I’ve been figuring this stuff out even as I’ve been letting it all go, and holding onto my children and my husband and trying to find the cross. The one from 2,000 years ago and then I realized, we’re all hanging on it. All of us, every day, we’re dying to ourselves, and sometimes that looks like filling a prescription, and sometimes it looks like losing a job, and sometimes it looks like unanswered prayers and the whole church swinging its condescending finger in your face.
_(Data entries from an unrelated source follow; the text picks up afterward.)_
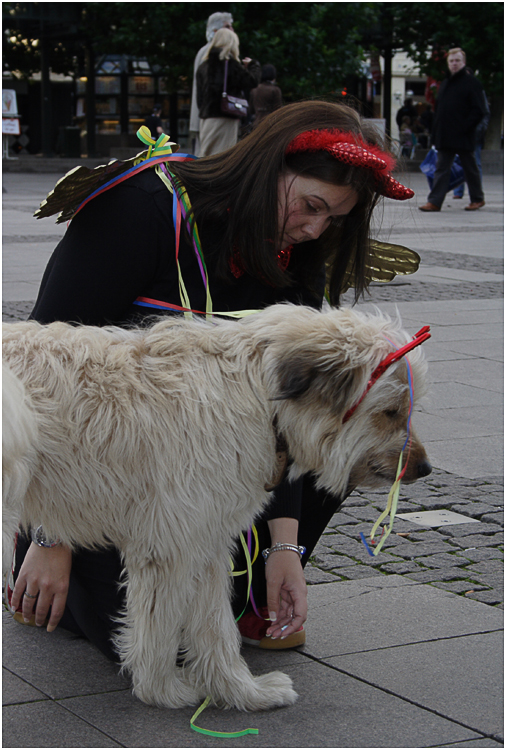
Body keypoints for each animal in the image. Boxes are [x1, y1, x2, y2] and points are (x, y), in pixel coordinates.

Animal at [2, 304, 430, 712]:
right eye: (390, 411)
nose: (425, 468)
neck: (259, 394)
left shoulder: (206, 538)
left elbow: (215, 627)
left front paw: (241, 692)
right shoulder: (172, 545)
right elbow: (161, 626)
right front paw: (162, 690)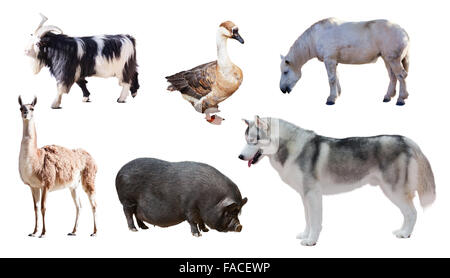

But I’m learning as I hang here on my cross with my babies in my arms —
that I shouldn’t care what people think because people can’t save me. And why do I care what people think when we’re the ones who crucified Jesus? What are any of us thinking we can ever do anything except beg God to see us trying? To see us dying, with all of our wounded pride and our swearing lips and our medicated minds? With all of our faithless prayers?
So Jesus, please save me. Save me in a radical kind of way. Save me from my past, from my present, from a future full of sin and save my family too. And help me become the kind of girl that doesn’t care about what anyone says but you. The kind of girl whose prayers render heaven shaken. The kind of prayers that feed children in Africa and house mothers in Haiti and comfort foster children in America.
The kind of prayers that move mountains.
I want to move mountains.
I’m tired of lukewarm.
So walk with me, won’t you, into an irresistible future? One made of trumpets blowing and walls crumbling? And we’ll become the stuff of stars, the stuff that shines with integrity and truth and justice even as we dangle from our crosses and swear with our lips and pop prescription pills.